As estiagens cada vez mais severas que impactam a Amazônia têm agravado a ocorrência dos incêndios florestais, uma realidade que, até pouco tempo atrás, era mais intensa no Pantanal e no Cerrado, mas que tem avançado sobre o bioma amazônico, cada vez mais seco e suscetível ao fogo, devido ao ambiente mais seco e o acúmulo de biomassa.
Em julho, foi sancionada a Política Nacional de Manejo Integrado do Fogo, que define e orienta a realização da “queima controlada” como técnica para uso agrossilvipastoril; e a “queima prescrita”, para conservação dos ecossistemas florestais, entre outras medidas do que é conhecido como “fogo bom”.
“Criamos o Comitê Nacional de Manejo do Fogo, que vai monitorar esses programas. Com o fogo controlado, usado de forma adequada, conseguimos fazer prevenção, sem afetar a fauna e a flora e mantendo a resiliência da floresta, porque ela se regenera e impede que o incêndio florestal ocorra”, diz André Lima, secretário extraordinário de Controle de Desmatamento e Ordenamento Ambiental Territorial do Ministério do Meio Ambiente (MMA).
O combate aos incêndios também vai prever incentivo financeiro para produtores rurais que se comprometerem com ações de prevenção e enfrentamento de focos de incêndio. A ideia do MMA é que o Plano Safra, principal instrumento de política pública do governo federal para apoiar o produtor agropecuário, passe a prever linhas de crédito com juros menores àqueles que aderirem às medidas de controle do fogo e ações preventivas.
“Estamos estruturando um plano para que o Plano Safra passe a prever um juro reduzido para quem se comprometer em adotar um plano de manejo de fogo. O objetivo é que isso seja incluído nos recursos repassados pelo Plano Safra”, diz Lima. “Haverá incentivo para o produtor que adotar tecnologias de monitoramento, estratégias de aceiro, minibrigada treinada, tanques de água instalados e equipamentos, por exemplo. Lidar com fogo é, primeiro, ter uma estratégia de prevenção. Depois, é se preparar para fazer um bom combate.”
Um mapeamento detalhado será feito a partir da criação do Sistema Nacional de Informações sobre Fogo (Sisfogo), uma ferramenta de gerenciamento das informações sobre incêndios florestais, queimas controladas e queimas prescritas no território nacional. Esse painel será mantido com dados inseridos por órgãos da União, Estados e municípios que atuem no manejo integrado do fogo.
A necessidade de regenerar a floresta também pode se converter em uma nova fonte de renda para a população local. Paulo Barreto, pesquisador sênior do Imazon, acredita que o combate ao desmatamento tem condições de ser transformado em uma oportunidade de negócios na Amazônia.
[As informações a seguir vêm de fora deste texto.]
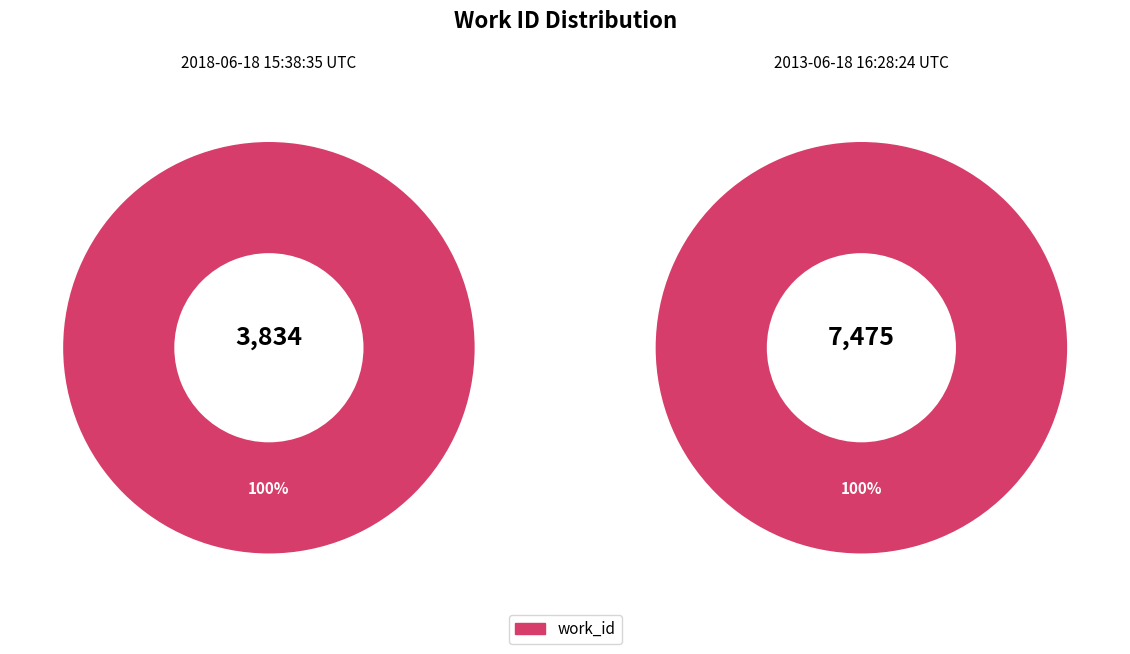

Is the sum of 2018-06-18 15:38:35 UTC and 2013-06-18 16:28:24 UTC greater than half?

Yes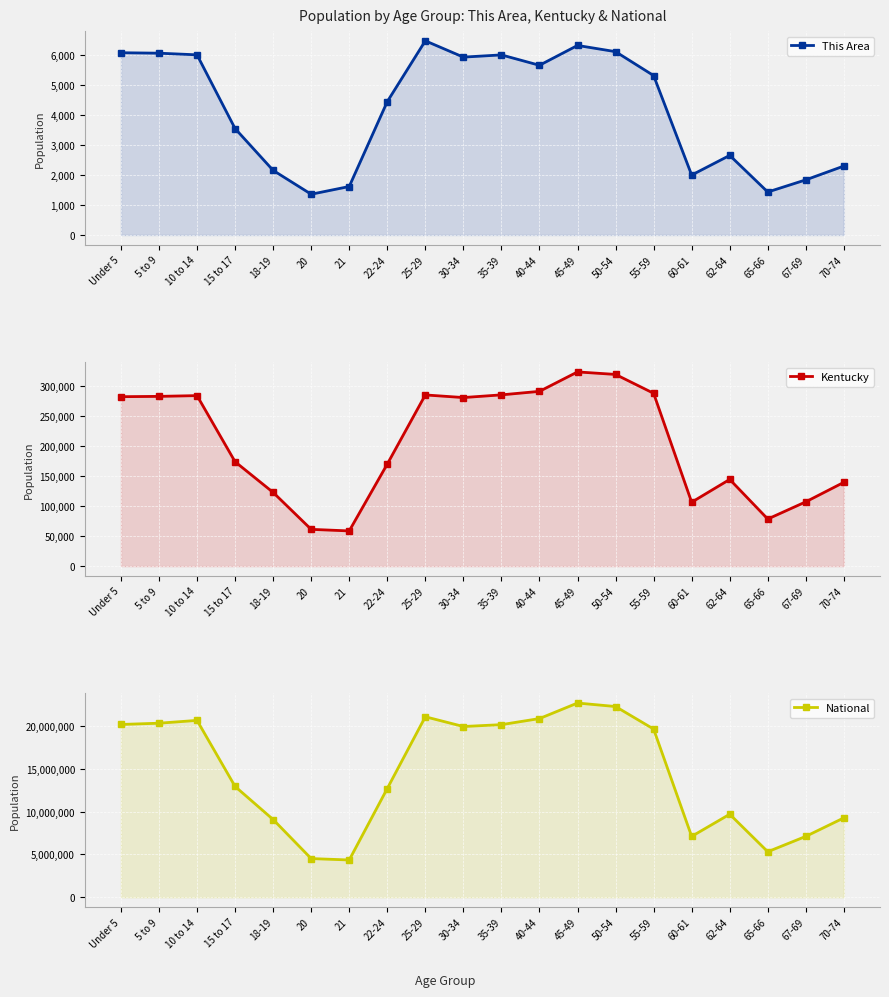

Which series has the widest spread of values?

National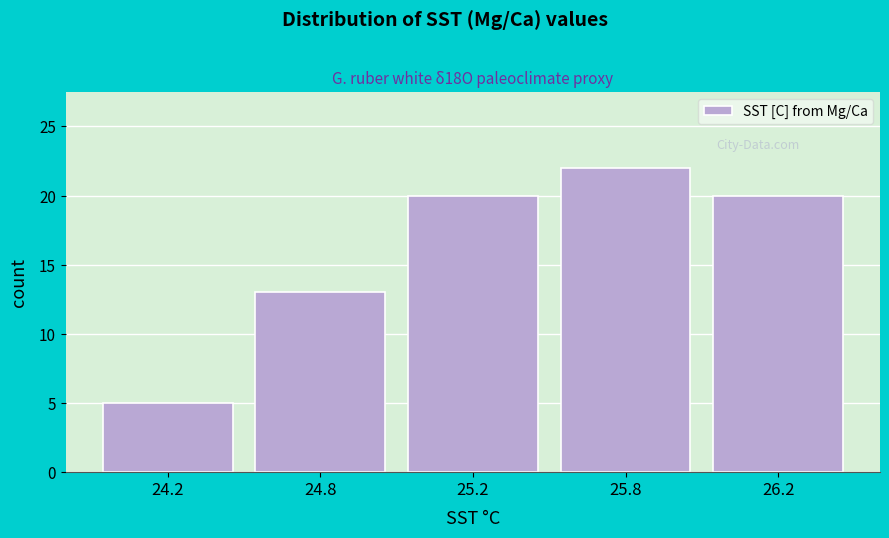

Reading left to right, what are all the values shown in this chart?

24.2=5	24.8=13	25.2=20	25.8=22	26.2=20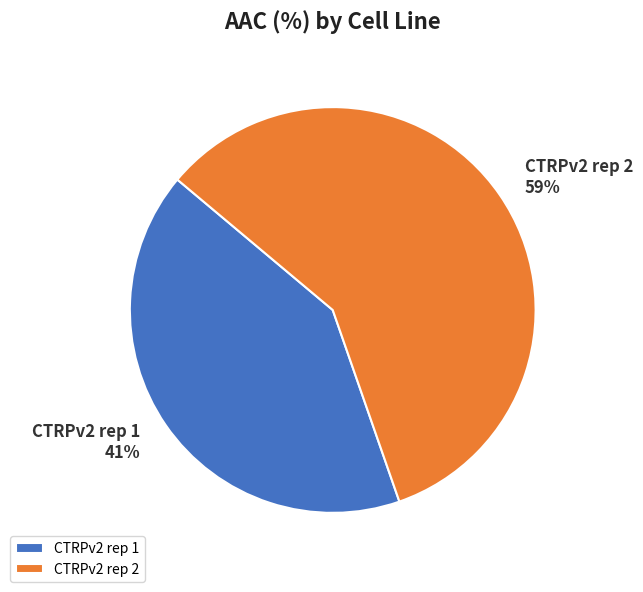

Which category has the biggest portion of the pie?

CTRPv2 rep 2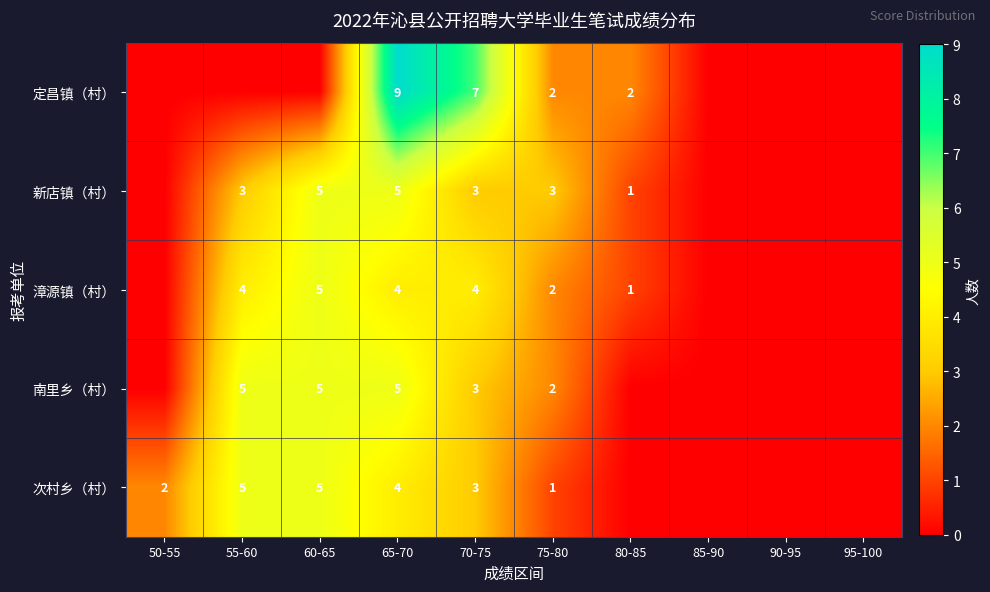

What is the sum of the 新店镇（村） values at 75-80 and 70-75?

6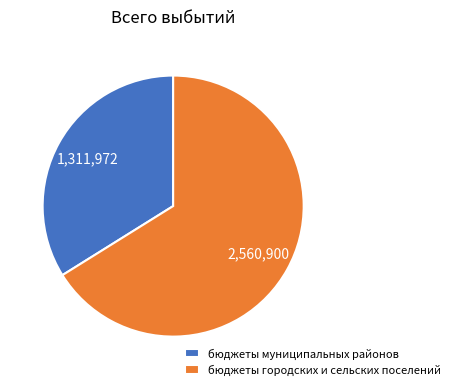

Between бюджеты городских и сельских поселений and бюджеты муниципальных районов, which is larger?

бюджеты городских и сельских поселений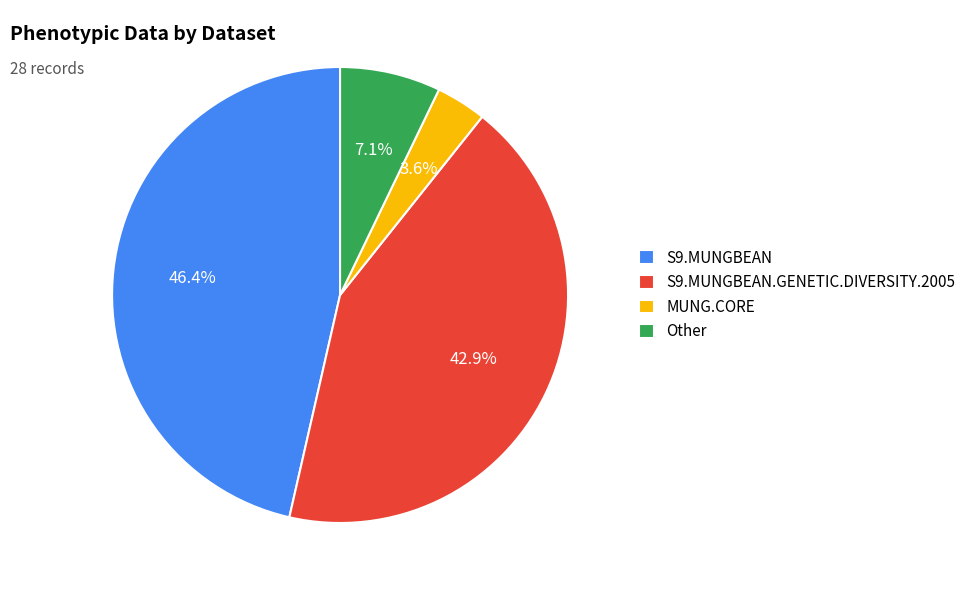

To the nearest percent, what is the combined percentage of S9.MUNGBEAN and MUNG.CORE?

50%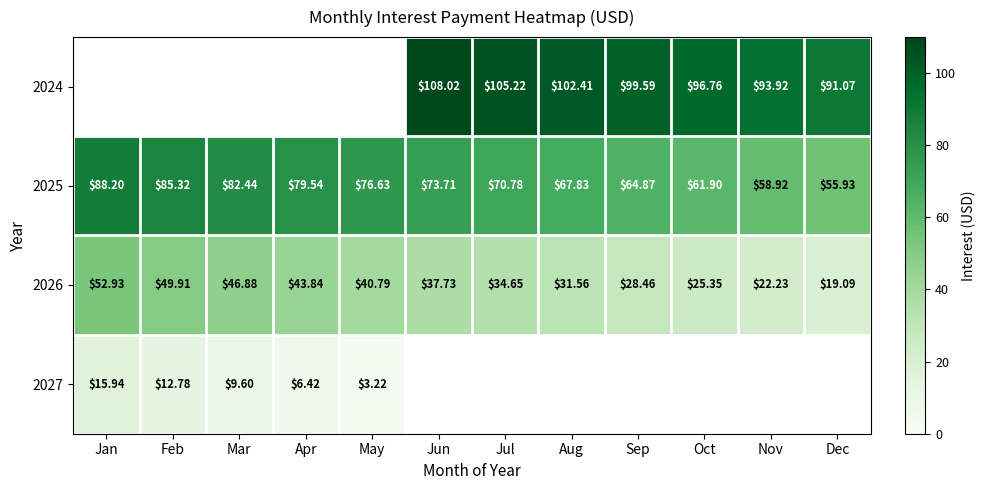

Where does the 2025 series first go above 73?

Jan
“É um paradoxo, mas a verdade é que o desmatamento criou uma oportunidade de restauração e, se o Brasil fizer a coisa certa, pode até lucrar. A restauração deve incluir serviços como a captura de carbono, criando mecanismos para captar recursos em larga escala”, diz Barreto. “Há municípios com áreas degradadas que podem se beneficiar desses investimentos e isso pode gerar melhorias na qualidade de vida e na economia local.”
Seja no combate a incêndios, no replantio da floresta ou em medidas preventivas, ambientalistas são uníssonos ao afirmar que não haverá meios efetivos de consolidar a Amazônia como um bioma protegido se isso não passar pelo envolvimento direto do cidadão.
“É preciso preservar a floresta, mas também oferecer uma boa condição de vida. Afinal de contas, as pessoas vivem ali. Precisamos sair desse cenário de caos absoluto que impera na região, ou em boa parte dela. A transição para uma economia verde deve ser acompanhada de medidas eficazes para criar uma nova indústria e promover a restauração”, afirma Barreto.
Os especialistas também chamam a atenção para a destinação de terras públicas como ponto crucial, além do controle e fiscalização de cadeias de valor associadas ao desmatamento, como a pecuária, o que passa diretamente pelo setor privado.
“Se a pressão dessa cadeia continuar na região, mesmo com mudanças de governo e leis, o desmatamento pode voltar. Portanto, é necessário um controle disciplinado e constante, similar ao que a área econômica faz no combate à inflação, por exemplo”, diz o pesquisador do Imazon. “É preocupante saber que tudo isso pode mudar, conforme cada governo. Por isso, é importante incluir o setor privado, para que ele atue nessa virada de chave”, afirma.